Records shown:
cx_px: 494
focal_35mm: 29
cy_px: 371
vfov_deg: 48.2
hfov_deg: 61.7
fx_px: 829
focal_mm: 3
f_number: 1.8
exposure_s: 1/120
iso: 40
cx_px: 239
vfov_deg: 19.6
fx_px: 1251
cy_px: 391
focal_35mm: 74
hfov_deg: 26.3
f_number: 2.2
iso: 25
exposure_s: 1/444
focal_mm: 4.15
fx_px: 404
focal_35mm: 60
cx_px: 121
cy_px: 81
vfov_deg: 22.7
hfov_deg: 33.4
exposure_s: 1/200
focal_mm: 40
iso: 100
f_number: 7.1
---
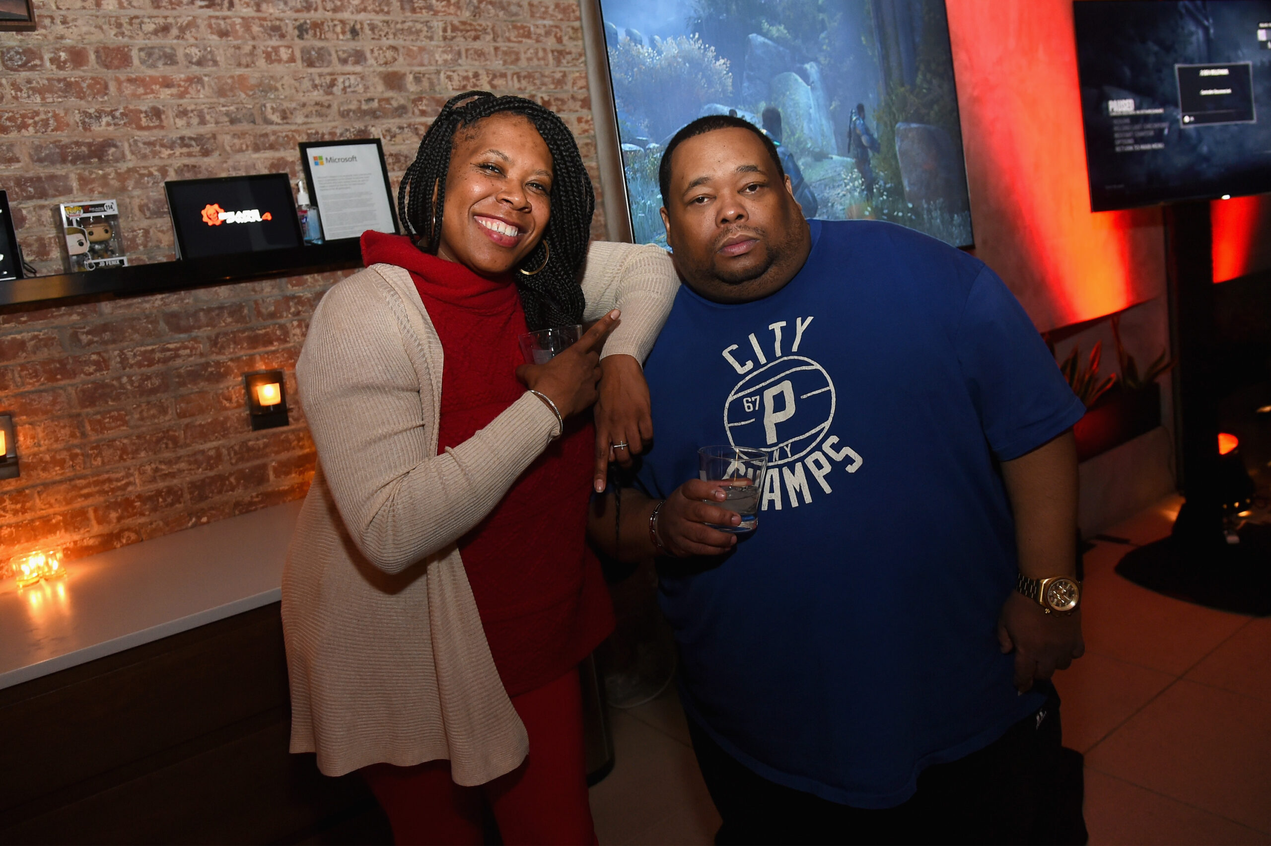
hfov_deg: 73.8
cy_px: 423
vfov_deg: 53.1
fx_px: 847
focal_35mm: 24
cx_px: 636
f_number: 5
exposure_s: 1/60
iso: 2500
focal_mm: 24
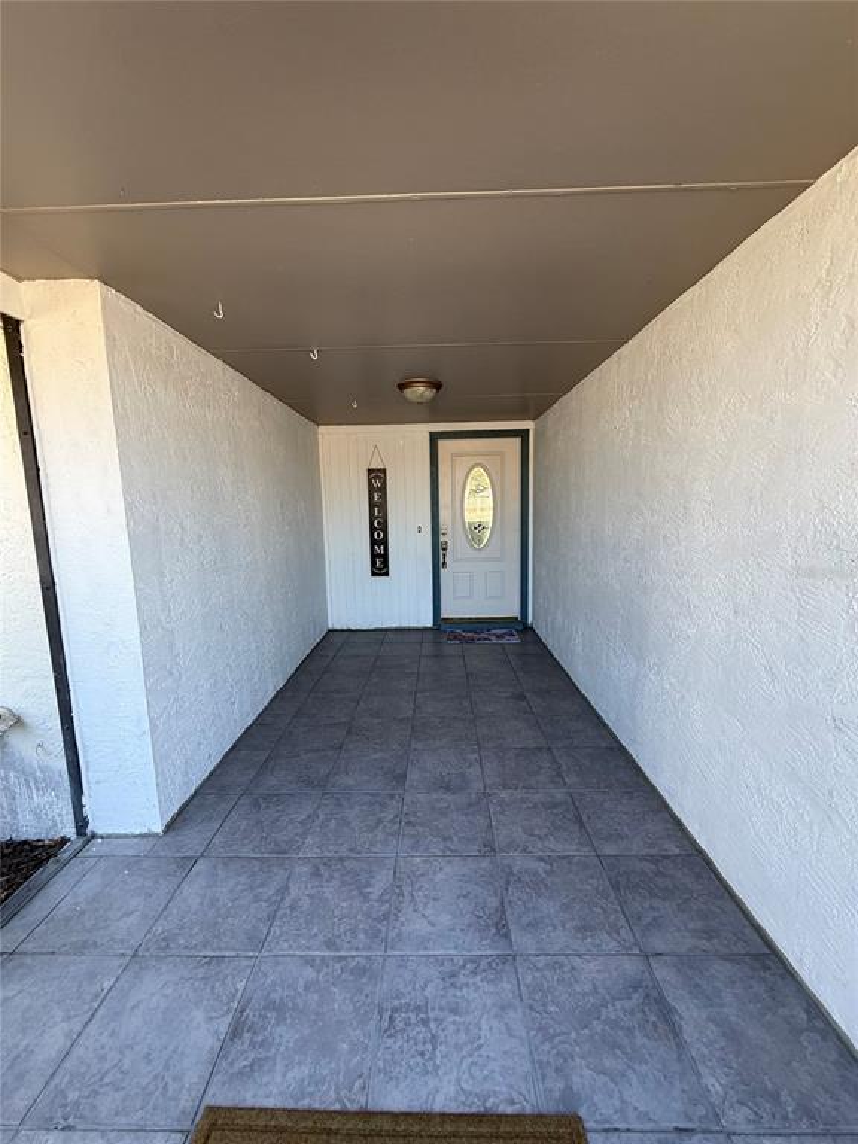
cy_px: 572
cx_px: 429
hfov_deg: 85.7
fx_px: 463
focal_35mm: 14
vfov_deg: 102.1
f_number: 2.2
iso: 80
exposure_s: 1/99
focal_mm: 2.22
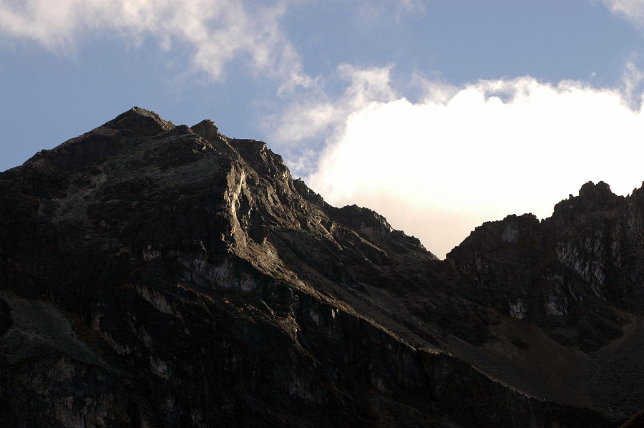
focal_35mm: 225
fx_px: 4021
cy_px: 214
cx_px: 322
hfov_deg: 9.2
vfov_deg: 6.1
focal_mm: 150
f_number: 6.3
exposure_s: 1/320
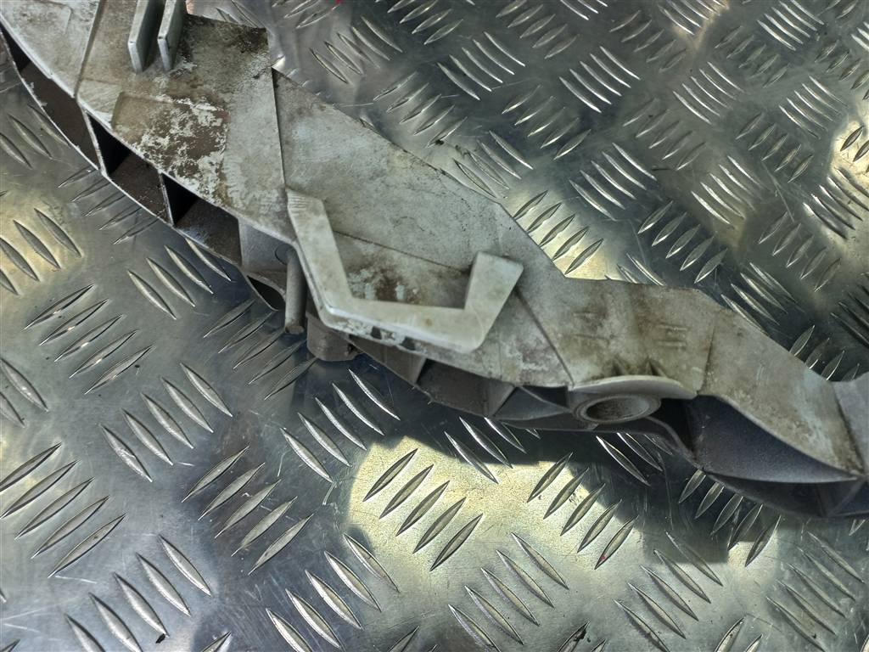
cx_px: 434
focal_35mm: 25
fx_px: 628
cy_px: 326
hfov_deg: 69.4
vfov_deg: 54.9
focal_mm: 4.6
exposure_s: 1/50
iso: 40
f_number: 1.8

Exercise description: Would you please write out, exactly and with no other lines, the stretch of the listing above from the line containing "vfov_deg: 22.7" through the line containing "f_number: 7.1"?

Result of the task:
vfov_deg: 22.7
hfov_deg: 33.4
exposure_s: 1/200
focal_mm: 40
iso: 100
f_number: 7.1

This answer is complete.